>> start PASSAGE TO READ
Working with DataFrames Flashcards
How do you apply a function to a specific column in a DataFrame?
Use df[‘column’].apply(func).
df[‘A_squared’] = df[‘A’].apply(lambda x: x**2)
print(df)
How do you apply a function across multiple columns?
Use .apply() with axis=1.
df[‘Sum’] = df.apply(lambda row: row[‘A’] + row[‘B’], axis=1)
print(df)
How do you use .map() to transform a column using a dictionary?
Use df[‘column’].map(mapping_dict).
mapping = {1: ‘One’, 2: ‘Two’}
df[‘Mapped_A’] = df[‘A’].map(mapping)
print(df)
How do you replace values in a column using .replace()?
Use df[‘column’].replace({old_value: new_value}).
df[‘A’] = df[‘A’].replace({1: 100, 2: 200})
print(df)
How do you use .transform() to apply a function to a column while maintaining its shape?
Use df[‘column’].transform(func).
df[‘Normalized_A’] = df[‘A’].transform(lambda x: (x - x.mean()) / x.std())
print(df)
How do you calculate row-wise means for selected columns?
Use .mean(axis=1).
df[‘Row_Mean’] = df[[‘A’, ‘B’]].mean(axis=1)
print(df)
How do you filter rows based on conditions across multiple columns?
Use boolean indexing with conditions.
>> end PASSAGE TO READ
>> start EXTRACTED INFORMATION
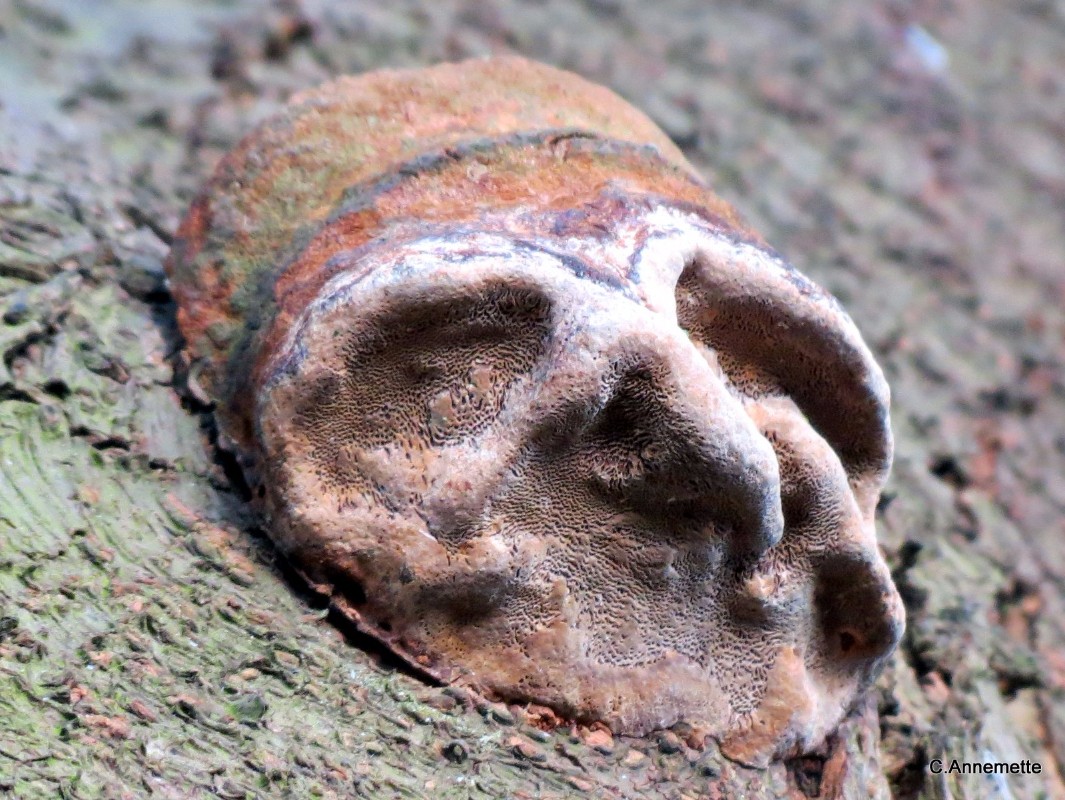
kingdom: Fungi
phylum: Basidiomycota
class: Agaricomycetes
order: Hymenochaetales
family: Hymenochaetaceae
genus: Phellinus
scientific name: Phellinus pomaceus
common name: blomme-ildporesvamp
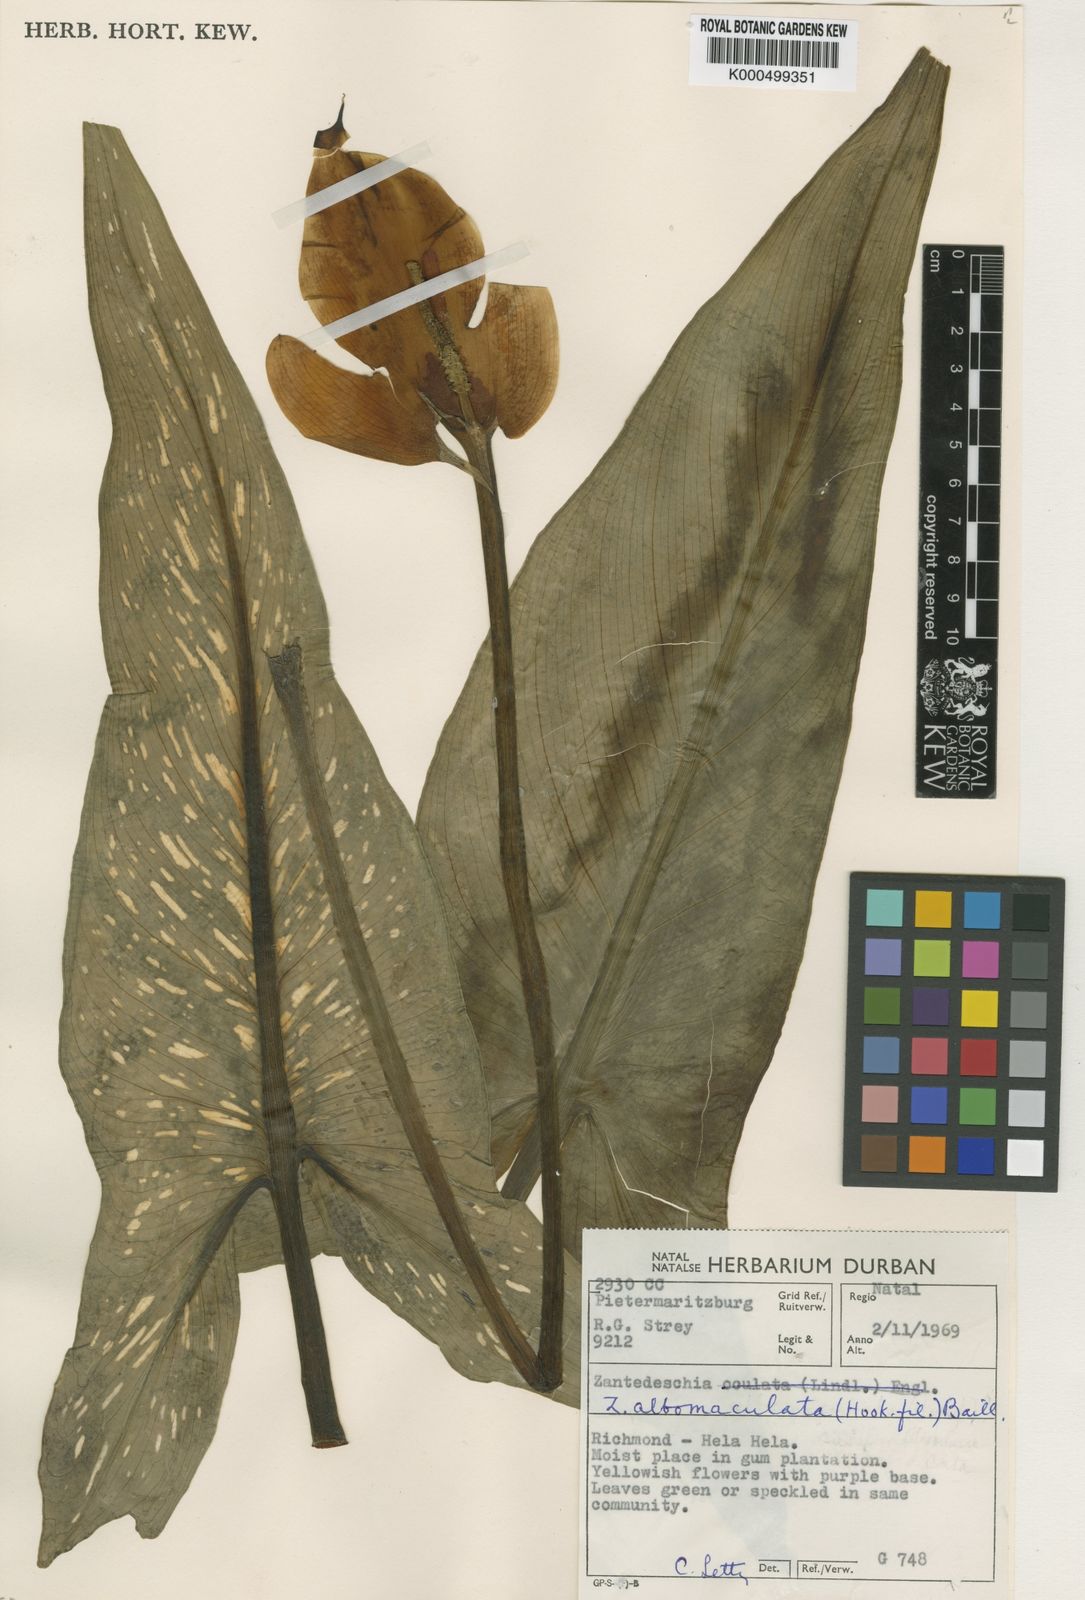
>> end EXTRACTED INFORMATION
→ WRITTEN TASKS
**1.** Reproduce the rows from the line containing "phylum: Basidiomycota" through the end of the rows, with both ends included, and leave out any picture lines.
**2.** Go on with the DataFrame flashcards from the point where they stop.
The rows have no connection to the DataFrame flashcards.

→ OUTPUTS IN ORDER
**1.**
phylum: Basidiomycota
class: Agaricomycetes
order: Hymenochaetales
family: Hymenochaetaceae
genus: Phellinus
scientific name: Phellinus pomaceus
common name: blomme-ildporesvamp

**2.**
filtered_df = df[(df[‘A’] > 1) & (df[‘B’] < 5)]
print(filtered_df)
How do you compute the rank of values in a column?
Use df[‘column’].rank().
df[‘Rank’] = df[‘A’].rank(ascending=False)
print(df)
How do you rename index labels in a DataFrame?
Use df.rename(index={old_label: new_label}).
df.rename(index={0: ‘Row_0’, 1: ‘Row_1’}, inplace=True)
print(df)
How do you reset the index of a DataFrame?
Use df.reset_index().
df.reset_index(drop=True, inplace=True)
print(df)
How do you set a column as the index of a DataFrame?
Use df.set_index(‘column_name’).
df.set_index(‘A’, inplace=True)
print(df)
How do you filter rows where a column’s value is in a list?
Use .isin().
filtered_df = df[df[‘A’].isin([1, 2])]
print(filtered_df)
How do you drop rows based on a condition?
Use df[~condition] or df.drop().
df = df[~(df[‘A’] > 2)]
print(df)
How do you find the maximum value in a column and its corresponding row?
Use df[‘column’].max() and .idxmax().
max_val = df[‘A’].max()
max_row = df.loc[df[‘A’].idxmax()]
print(max_val, max_row)
How do you append a new row to a DataFrame?
Use df.append(row, ignore_index=True).
new_row = {‘A’: 10, ‘B’: 20}
df = df.append(new_row, ignore_index=True)
print(df)